Samples of Cynara cardunculus L. var. altitis were collected in central Greece at different maturation stages. The individual profiles in tocopherols, free sugars, organic acids, and fatty acids were determined by chromatographic methodologies. The polyphenolic profiles of their hydromethanolic extracts were analyzed by HPLC-DAD-ESI/MS. The antioxidant potential was assessed through the cell-based TBARS and OxHLIA assays. The cytotoxic activity against four human tumor cell lines (HeLa, HepG2, MCF-7, NCI-H460) and a non-tumor cell line (PLP2) was screened by the sulforhodamine B assay. The anti-inflammatory activity was evaluated by the inhibition of NO production. The antibacterial and antifungal activities were evaluated by the broth microdilution method.
Thirteen phenolic compounds were tentatively identified in blade extracts and quantified in higher amounts in samples at an intermediate maturation stage. On the other hand, eleven phenolic compounds were identified in petiole extracts and the immature samples revealed the higher contents as also the best antioxidant capacity. Alpha and gamma tocopherols were found in both cardoon parts (petioles and blades), while beta-tocopherol was present only in petioles; the higher amounts were quantified in more mature samples. Regarding free sugars, fructose, glucose, sucrose, trehalose, and raffinose were detected in both plant tissues, mostly in immature samples. Oxalic, quinic malic, citric, and fumaric acids were detected and quantified in higher quantities in mature blades and immature petioles. Finally, twenty-six fatty acids were found in blades and twenty-seven in petioles. Among them, palmitic, linoleic and alpha linolenic acids stood out for their relative abundance. In addition, blades had more saturated fatty acids, whereas petioles had a higher polyunsaturated content. In terms of bioactivity, both blade and petiole extracts revealed anti-inflammatory and cytotoxic potential, especially the samples at an intermediate maturation stage, as well as antibacterial and antifungal activities. Extracts of mature blades and immature petioles were those with higher antibacterial activity. Regarding the antifungal potential, the results varied according to the tested fungi, since some fungi were inhibited by immature sample extracts (e.g. Aspergillus versicolor, Penicillium ochroloron and P. aurantiogriseum) and others by mature sample extracts (e.g. Aspergillus fumigatus, A. niger and P. funiculosum).
In conclusion, this study showed how chemical features and biological activities of cardoon blades and petioles are affected by the maturity stage. However, further studies are needed to better understand which compounds are responsible for the observed bioactivities.

- MATERIAL SHOWN
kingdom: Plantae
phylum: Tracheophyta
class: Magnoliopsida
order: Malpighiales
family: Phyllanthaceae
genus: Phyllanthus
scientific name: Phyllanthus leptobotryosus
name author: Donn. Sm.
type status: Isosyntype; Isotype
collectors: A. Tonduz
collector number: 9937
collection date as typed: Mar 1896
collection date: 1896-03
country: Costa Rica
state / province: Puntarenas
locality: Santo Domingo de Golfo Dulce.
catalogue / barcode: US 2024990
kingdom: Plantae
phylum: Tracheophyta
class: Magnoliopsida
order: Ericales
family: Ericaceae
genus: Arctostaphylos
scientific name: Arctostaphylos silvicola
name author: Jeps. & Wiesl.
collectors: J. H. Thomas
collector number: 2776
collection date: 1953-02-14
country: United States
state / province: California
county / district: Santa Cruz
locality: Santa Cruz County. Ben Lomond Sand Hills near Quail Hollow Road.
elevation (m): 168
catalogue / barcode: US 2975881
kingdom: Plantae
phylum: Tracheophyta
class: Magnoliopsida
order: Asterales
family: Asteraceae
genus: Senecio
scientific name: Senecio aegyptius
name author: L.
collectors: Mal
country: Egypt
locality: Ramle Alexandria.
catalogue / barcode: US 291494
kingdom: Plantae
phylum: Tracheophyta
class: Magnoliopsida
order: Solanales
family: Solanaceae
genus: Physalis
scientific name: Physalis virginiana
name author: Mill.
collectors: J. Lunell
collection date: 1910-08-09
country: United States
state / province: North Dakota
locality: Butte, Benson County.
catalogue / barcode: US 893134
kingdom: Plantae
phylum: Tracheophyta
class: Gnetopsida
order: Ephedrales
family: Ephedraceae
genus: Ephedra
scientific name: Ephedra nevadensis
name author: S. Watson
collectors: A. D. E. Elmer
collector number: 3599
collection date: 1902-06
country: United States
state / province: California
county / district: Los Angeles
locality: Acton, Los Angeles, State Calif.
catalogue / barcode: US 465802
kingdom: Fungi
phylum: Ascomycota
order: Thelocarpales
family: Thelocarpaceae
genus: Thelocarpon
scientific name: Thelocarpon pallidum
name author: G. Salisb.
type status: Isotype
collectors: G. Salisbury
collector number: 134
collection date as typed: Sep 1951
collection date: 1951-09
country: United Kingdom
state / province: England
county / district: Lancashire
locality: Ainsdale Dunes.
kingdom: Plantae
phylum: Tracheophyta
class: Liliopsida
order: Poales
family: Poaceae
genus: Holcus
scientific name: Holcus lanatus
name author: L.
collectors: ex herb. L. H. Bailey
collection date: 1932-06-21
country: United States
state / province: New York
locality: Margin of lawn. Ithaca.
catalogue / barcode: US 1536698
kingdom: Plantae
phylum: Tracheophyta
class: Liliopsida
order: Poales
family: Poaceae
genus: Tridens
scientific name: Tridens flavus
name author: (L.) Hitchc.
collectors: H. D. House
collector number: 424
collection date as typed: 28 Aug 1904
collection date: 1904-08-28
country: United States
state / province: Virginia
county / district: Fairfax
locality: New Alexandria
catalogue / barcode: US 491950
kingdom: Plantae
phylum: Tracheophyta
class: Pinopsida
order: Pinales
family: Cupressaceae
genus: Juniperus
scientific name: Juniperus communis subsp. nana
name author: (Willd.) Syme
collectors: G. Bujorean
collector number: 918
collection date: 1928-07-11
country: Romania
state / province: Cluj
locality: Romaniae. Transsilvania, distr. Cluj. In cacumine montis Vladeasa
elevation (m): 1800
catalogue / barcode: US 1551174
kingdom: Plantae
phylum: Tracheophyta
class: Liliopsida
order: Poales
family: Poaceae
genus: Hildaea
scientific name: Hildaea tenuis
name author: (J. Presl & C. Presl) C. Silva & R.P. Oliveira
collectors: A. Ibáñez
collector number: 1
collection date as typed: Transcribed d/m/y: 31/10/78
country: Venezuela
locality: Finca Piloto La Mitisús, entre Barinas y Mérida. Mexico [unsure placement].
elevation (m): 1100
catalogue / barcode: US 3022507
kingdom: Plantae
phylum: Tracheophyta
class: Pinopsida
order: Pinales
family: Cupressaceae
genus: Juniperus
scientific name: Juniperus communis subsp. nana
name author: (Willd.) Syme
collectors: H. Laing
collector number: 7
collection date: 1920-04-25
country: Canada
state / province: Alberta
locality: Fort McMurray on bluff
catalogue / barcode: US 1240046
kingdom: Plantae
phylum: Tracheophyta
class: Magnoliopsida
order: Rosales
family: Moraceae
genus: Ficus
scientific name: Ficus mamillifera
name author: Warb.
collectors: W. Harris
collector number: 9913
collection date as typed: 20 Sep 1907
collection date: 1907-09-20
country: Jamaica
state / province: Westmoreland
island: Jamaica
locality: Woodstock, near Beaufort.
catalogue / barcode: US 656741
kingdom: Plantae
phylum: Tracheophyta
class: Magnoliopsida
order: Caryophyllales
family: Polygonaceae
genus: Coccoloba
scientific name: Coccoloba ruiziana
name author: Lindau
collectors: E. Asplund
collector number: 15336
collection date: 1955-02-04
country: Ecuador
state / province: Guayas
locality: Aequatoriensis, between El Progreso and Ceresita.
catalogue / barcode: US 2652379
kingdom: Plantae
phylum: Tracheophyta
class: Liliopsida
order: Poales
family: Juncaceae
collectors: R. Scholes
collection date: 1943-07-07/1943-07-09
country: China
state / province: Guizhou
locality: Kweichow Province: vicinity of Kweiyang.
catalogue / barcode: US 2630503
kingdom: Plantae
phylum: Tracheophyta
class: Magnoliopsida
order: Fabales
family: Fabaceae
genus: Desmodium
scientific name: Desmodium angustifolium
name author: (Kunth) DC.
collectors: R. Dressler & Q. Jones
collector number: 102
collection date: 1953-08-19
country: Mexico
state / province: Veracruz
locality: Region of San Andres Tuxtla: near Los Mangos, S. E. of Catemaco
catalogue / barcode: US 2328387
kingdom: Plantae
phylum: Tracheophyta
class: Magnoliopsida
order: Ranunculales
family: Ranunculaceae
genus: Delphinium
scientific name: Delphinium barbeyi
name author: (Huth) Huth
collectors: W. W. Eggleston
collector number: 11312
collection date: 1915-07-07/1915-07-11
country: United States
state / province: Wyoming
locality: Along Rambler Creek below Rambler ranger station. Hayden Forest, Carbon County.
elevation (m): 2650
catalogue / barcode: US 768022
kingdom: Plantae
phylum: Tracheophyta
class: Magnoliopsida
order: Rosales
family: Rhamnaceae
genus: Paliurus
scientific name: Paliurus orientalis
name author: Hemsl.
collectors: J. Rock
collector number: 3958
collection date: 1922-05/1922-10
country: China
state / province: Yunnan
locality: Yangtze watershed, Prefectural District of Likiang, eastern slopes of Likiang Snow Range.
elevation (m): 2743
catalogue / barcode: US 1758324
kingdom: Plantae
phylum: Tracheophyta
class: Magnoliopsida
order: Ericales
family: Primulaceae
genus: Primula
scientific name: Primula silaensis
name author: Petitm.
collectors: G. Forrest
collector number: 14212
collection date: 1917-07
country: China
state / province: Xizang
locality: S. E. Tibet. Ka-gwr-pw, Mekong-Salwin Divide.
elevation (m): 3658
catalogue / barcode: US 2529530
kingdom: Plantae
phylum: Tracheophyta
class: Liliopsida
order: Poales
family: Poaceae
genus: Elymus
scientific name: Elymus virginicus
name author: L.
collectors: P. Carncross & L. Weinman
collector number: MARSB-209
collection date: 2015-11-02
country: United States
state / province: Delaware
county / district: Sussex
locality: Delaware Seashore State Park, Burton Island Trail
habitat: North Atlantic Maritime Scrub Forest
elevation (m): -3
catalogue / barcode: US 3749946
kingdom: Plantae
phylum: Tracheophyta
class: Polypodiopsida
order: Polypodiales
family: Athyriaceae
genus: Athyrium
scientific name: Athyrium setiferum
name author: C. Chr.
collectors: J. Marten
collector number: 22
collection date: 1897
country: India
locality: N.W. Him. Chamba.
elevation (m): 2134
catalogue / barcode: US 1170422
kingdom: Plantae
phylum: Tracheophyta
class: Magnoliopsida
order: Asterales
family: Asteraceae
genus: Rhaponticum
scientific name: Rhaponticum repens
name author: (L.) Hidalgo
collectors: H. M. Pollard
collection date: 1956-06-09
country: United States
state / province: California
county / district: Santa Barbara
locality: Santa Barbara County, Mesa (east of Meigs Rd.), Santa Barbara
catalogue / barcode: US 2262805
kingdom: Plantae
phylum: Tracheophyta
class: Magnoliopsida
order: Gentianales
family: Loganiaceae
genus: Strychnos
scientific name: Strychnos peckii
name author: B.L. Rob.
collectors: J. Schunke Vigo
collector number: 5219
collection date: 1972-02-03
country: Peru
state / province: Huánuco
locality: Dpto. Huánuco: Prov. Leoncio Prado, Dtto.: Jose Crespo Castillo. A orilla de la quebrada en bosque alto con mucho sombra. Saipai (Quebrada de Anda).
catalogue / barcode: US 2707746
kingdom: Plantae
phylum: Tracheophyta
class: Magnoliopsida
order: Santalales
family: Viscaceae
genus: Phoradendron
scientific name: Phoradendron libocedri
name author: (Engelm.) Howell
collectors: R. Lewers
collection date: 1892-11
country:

- ASSIGNMENT 1
According to the cardoon abstract, which tocopherol was present only in petioles?
- ASSIGNMENT 2
Copy the cardoon abstract word for word from "Samples of Cynara" to "broth microdilution method.".

- TASK RESPONSE 1
Beta-tocopherol

- TASK RESPONSE 2
Samples of Cynara cardunculus L. var. altitis were collected in central Greece at different maturation stages. The individual profiles in tocopherols, free sugars, organic acids, and fatty acids were determined by chromatographic methodologies. The polyphenolic profiles of their hydromethanolic extracts were analyzed by HPLC-DAD-ESI/MS. The antioxidant potential was assessed through the cell-based TBARS and OxHLIA assays. The cytotoxic activity against four human tumor cell lines (HeLa, HepG2, MCF-7, NCI-H460) and a non-tumor cell line (PLP2) was screened by the sulforhodamine B assay. The anti-inflammatory activity was evaluated by the inhibition of NO production. The antibacterial and antifungal activities were evaluated by the broth microdilution method.